[Work item] Report all lines in the records that hold the string "Claus".

Data extracted from a collection:

↓↓↓

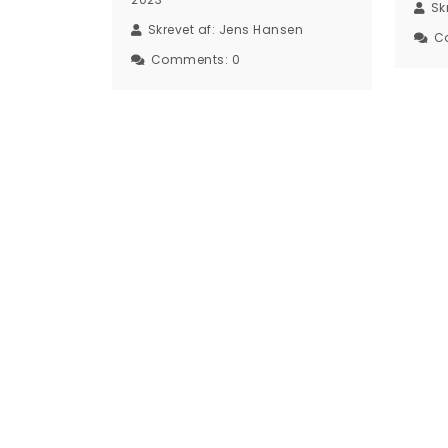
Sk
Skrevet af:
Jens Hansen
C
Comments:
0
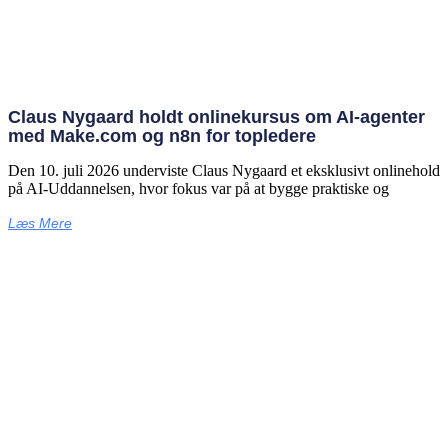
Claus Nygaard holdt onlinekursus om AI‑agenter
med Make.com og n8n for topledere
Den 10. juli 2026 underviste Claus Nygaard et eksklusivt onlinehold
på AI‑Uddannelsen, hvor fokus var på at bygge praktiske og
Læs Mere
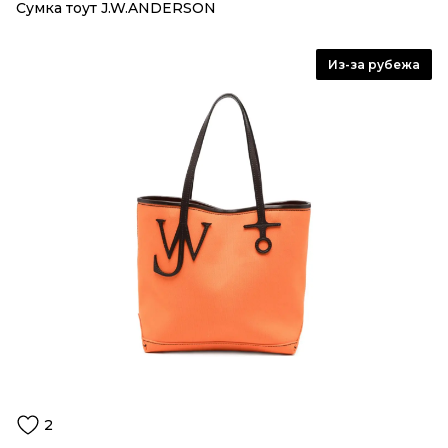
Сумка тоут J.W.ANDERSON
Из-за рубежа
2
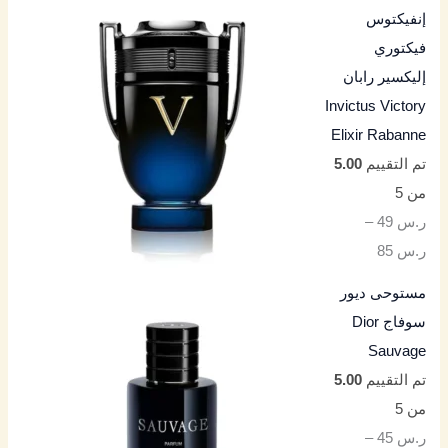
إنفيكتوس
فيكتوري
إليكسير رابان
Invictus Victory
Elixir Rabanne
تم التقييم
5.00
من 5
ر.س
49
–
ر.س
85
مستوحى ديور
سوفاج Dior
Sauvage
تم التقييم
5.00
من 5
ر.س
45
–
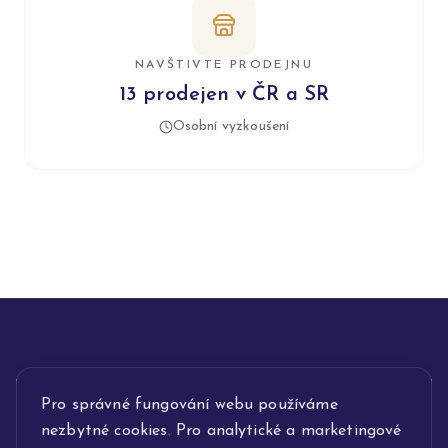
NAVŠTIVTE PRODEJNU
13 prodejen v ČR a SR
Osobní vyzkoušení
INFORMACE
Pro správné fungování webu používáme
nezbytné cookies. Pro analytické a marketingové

↑↑↑

[Response]
Claus Nygaard holdt onlinekursus om AI‑agenter
Den 10. juli 2026 underviste Claus Nygaard et eksklusivt onlinehold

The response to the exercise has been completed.